Commonwealth v. C.S.

McEWEN, Judge,

dissenting:

If the quality of mercy may not be strained — then why must the process of expungement? The life led by appellant for the past thirty years has been so exemplary that the membership of the Board of Pardons recommended that appellant receive earthly forgiveness. The Governor of this great Commonwealth agreed and granted appellant a pardon. It is not for the bookkeeper to thwart the clemency decreed by the Governor of Pennsylvania.

Logic, as well, compels expungement. Were appellant a young man who had been arrested for robbery but acquitted, expungement of his arrest record would be routine. The pardon he has received might even be considered a more compelling factor than an acquittal for the obvious implication of a pardon is that the individual is worthy, a conclusion that does not necessarily follow upon an acquittal.

The distinguished members of the majority, in a fine expression of view, correctly opined that the prior decisions of this Court require rejection of the petition for expungement. Our eminent colleague, Judge J. Sydney Hoffman, however, provided in his dissent in Commonwealth v.
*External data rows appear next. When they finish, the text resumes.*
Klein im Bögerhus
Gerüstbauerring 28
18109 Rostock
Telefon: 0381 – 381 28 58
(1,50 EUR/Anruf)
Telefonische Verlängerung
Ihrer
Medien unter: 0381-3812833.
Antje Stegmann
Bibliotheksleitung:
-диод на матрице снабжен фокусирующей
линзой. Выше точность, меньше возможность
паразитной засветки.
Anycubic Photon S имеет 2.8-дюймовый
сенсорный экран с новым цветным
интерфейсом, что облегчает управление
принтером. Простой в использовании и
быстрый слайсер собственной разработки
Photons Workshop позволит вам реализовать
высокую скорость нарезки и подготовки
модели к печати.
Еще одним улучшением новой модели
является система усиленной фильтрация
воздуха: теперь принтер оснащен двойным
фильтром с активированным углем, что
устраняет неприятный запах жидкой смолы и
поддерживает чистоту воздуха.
Homison, 253 Pa.Super. 486, 385 A.2d 443 (1978), a careful and compelling discourse on why, in situations such as confront us here, the record of a petition should be expunged.

*471I can do no better than to rely upon the logic and echo the reasons there expressed as I dissent from the decision of the majority to affirm the rejection of the petition of appellant to expunge the record of his misdeed of thirty-two years past.